A principal lição do estudo, diz Constantine Lyketsos, diretor do centro de tratamento de memória e Alzheimer da Johns Hopkins, é que a doença de Alzheimer não deve ser tratada como um monólito. Em vez disso, mostra que existem diferentes formas da doença que precisam de tratamento personalizado.
“O ponto é que precisamos começar a fazer medicina de precisão e desmembrar isso. Começar com a genética”, disse Lyketsos, que não esteve envolvido no estudo.
Teste genético não é recomendado
Também é provável que isso mude como as pessoas que carregam o gene APOE4 são diagnosticadas e tratadas.
Existem testes disponíveis para determinar o status de APOE4 de uma pessoa, mas não são recomendados como parte rotineira do diagnóstico.
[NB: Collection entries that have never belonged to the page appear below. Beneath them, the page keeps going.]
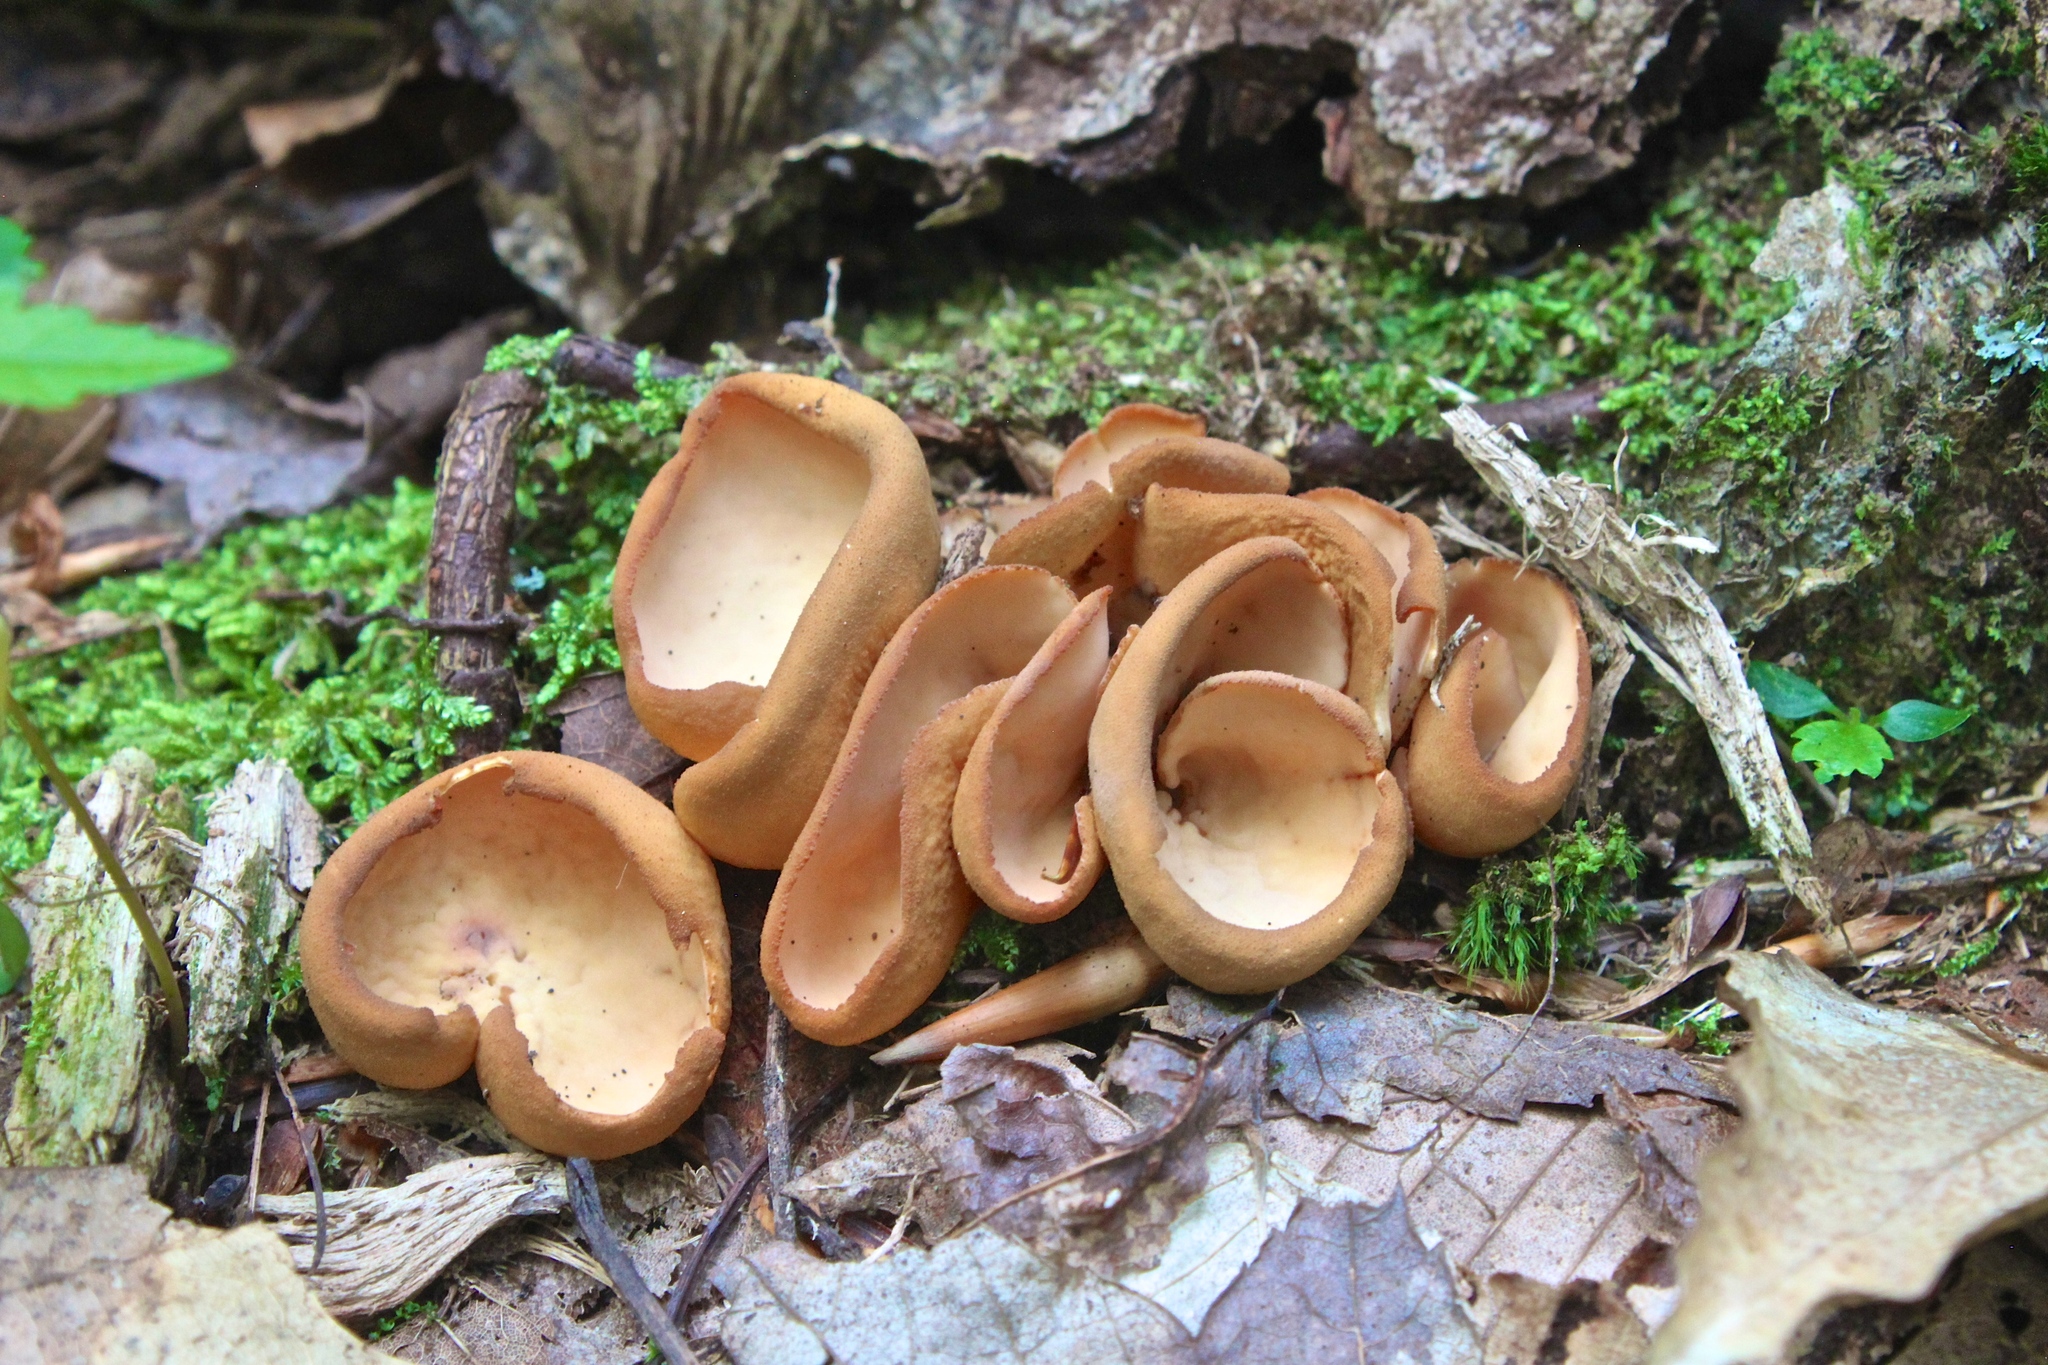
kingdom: Fungi
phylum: Ascomycota
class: Pezizomycetes
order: Pezizales
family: Otideaceae
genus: Otidea
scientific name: Otidea onotica
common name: Hare's ear
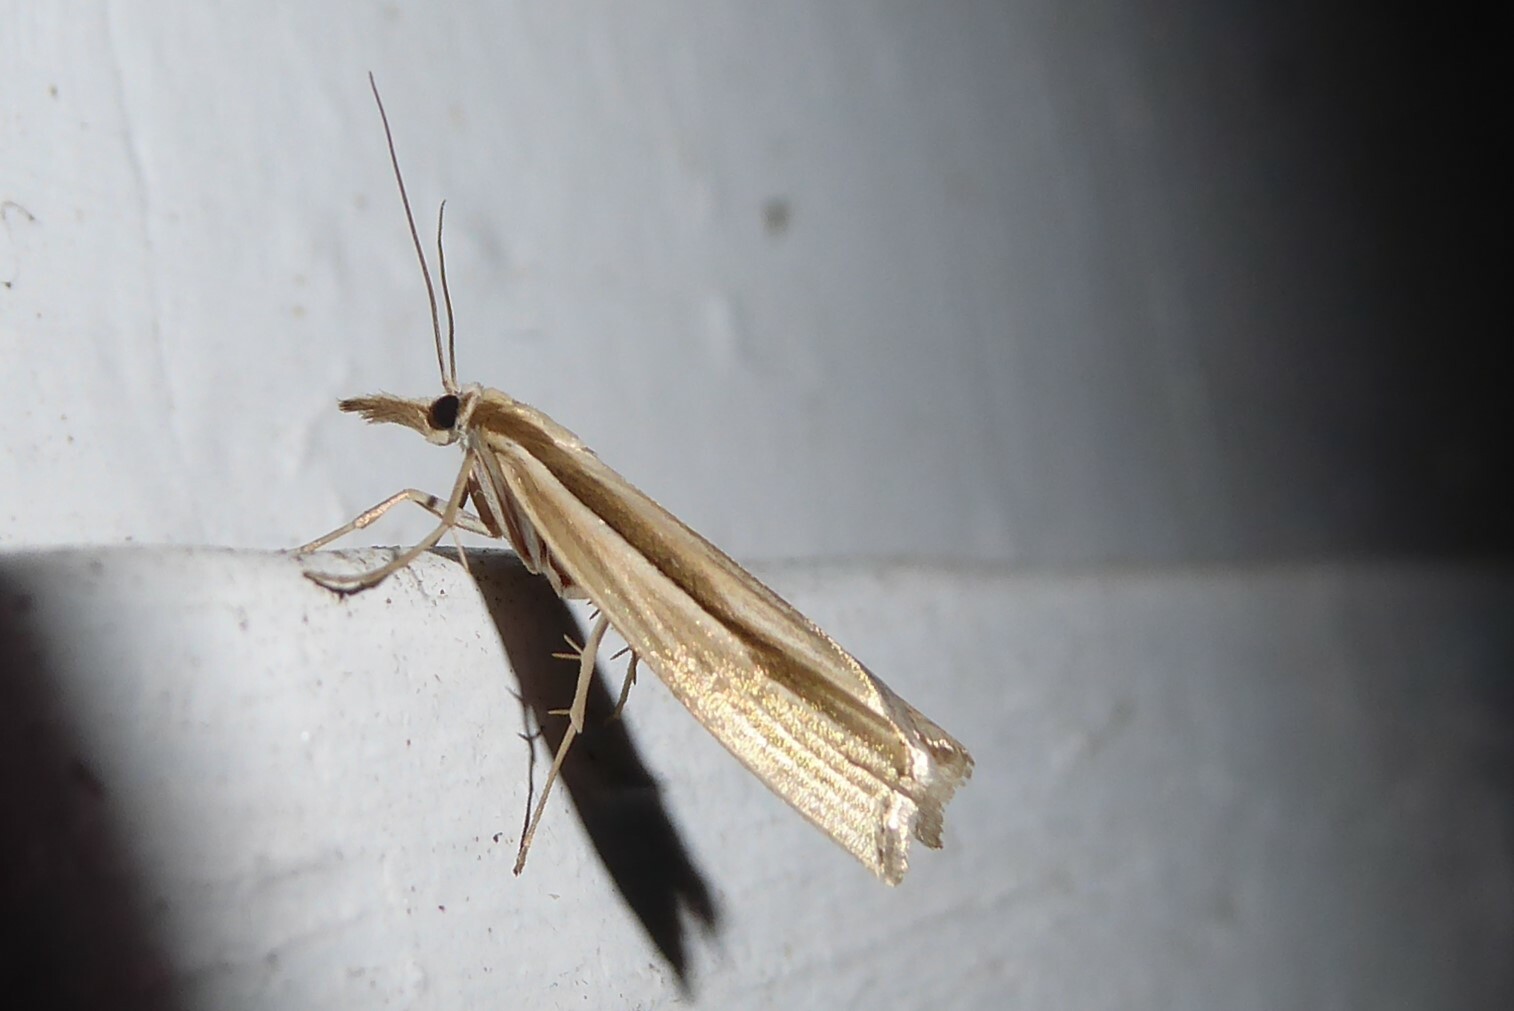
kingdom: Animalia
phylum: Arthropoda
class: Insecta
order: Lepidoptera
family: Crambidae
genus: Orocrambus
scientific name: Orocrambus ramosellus
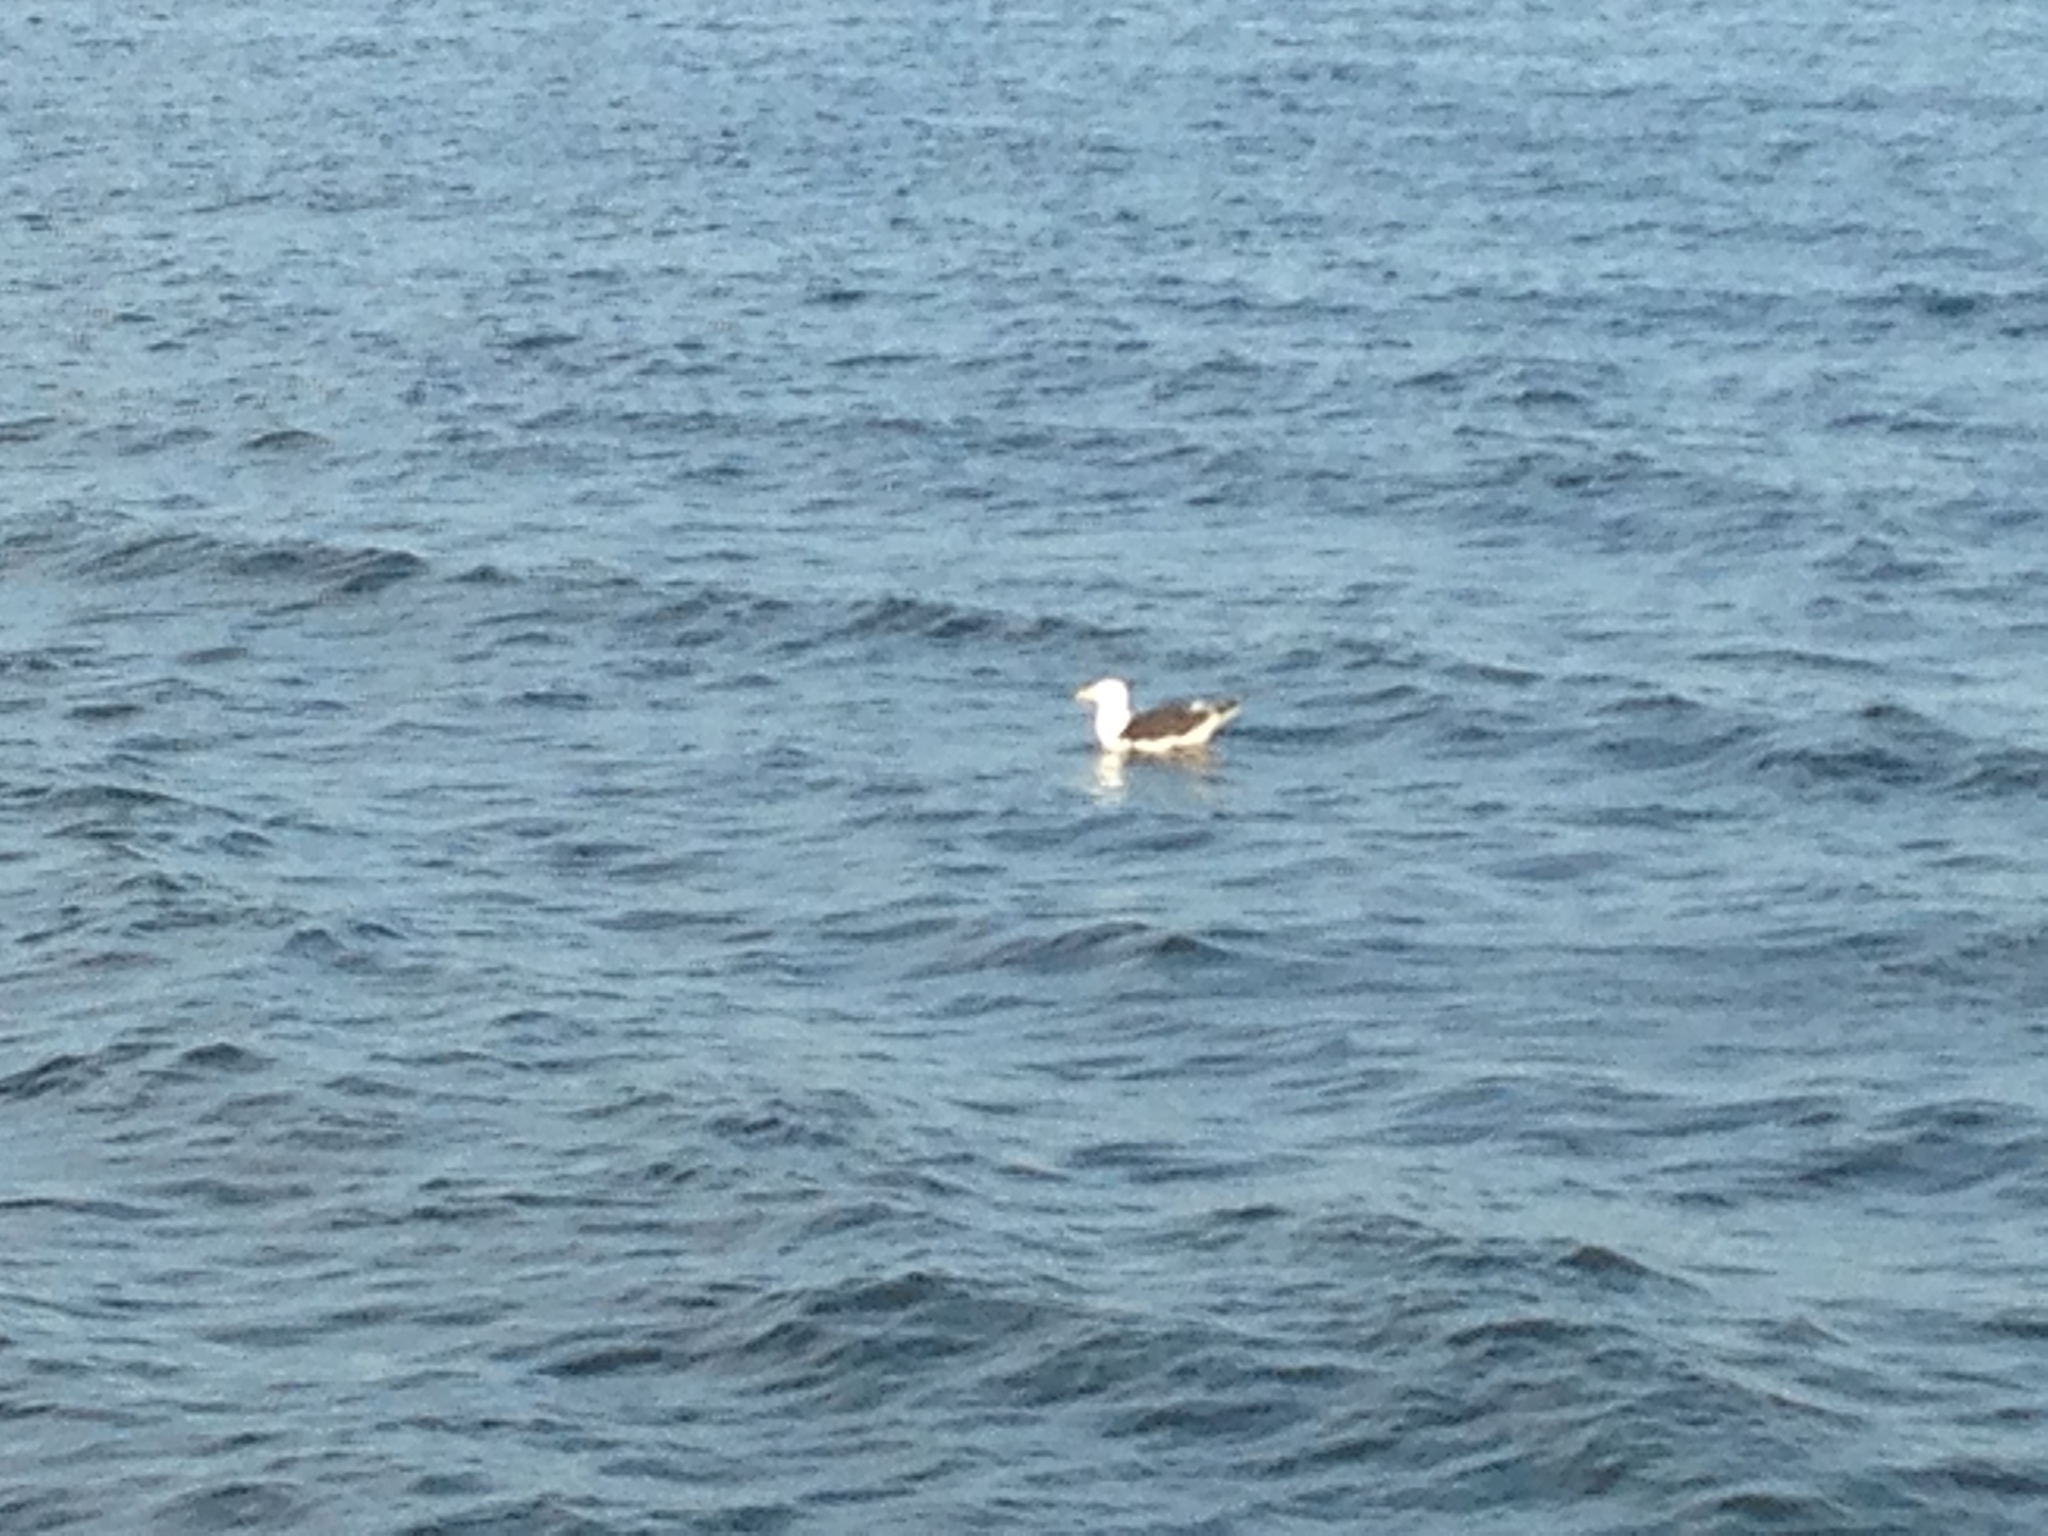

Isso pode precisar mudar, disseram os autores do estudo.
“O consenso e as diretrizes atuais não recomendam o teste para APOE4 e isso foi porque o consenso era de que não ajudava no diagnóstico”, disse Fortea.
O teste de APOE é recomendado para pacientes que estão sendo avaliados para tomar novos medicamentos que limpam amiloides, como lecanemabe.
Porque pacientes com Alzheimer que têm duas cópias do gene APOE4 estão em maior risco de efeitos colaterais graves, como inchaço cerebral, causado por esses medicamentos que limpam amiloides, alguns centros de tratamento decidiram não oferecer esses medicamentos, disse a autora do estudo, Dra. Reisa Sperling, diretora do Centro de Pesquisa e Tratamento de Alzheimer no Brigham and Women’s Hospital.
“Acho isso muito problemático, dado esses dados”, disse ela, observando que seria importante fazer pesquisas para ver se seria possível encontrar dosagens mais seguras ou tratamentos mais seguros para esse grupo de pacientes.
“Para mim, isso significa apenas que precisamos tratá-los mais cedo”, disse Sperling, “e esta pesquisa realmente sugere que devemos tratá-los bastante cedo, em uma idade mais jovem e em um estágio inicial da patologia, porque sabemos que eles têm uma probabilidade muito, muito alta de progredir para o comprometimento rapidamente.”
Sterling Johnson, um dos autores do estudo que lidera o Registro de Wisconsin para Prevenção do Alzheimer na Universidade de Wisconsin, diz que seria muito importante que os ensaios clínicos começassem a levar em conta o status de APOE4 dos participantes.
“Pode ser necessário começar a tratar esses como um grupo separado em nossos artigos de pesquisa para que possamos realmente entender a relação entre amiloide e tau e os sintomas” em pessoas com duas cópias do gene APOE4, de uma maneira que não conseguimos fazer antes”, afirmou Johnson na coletiva de imprensa.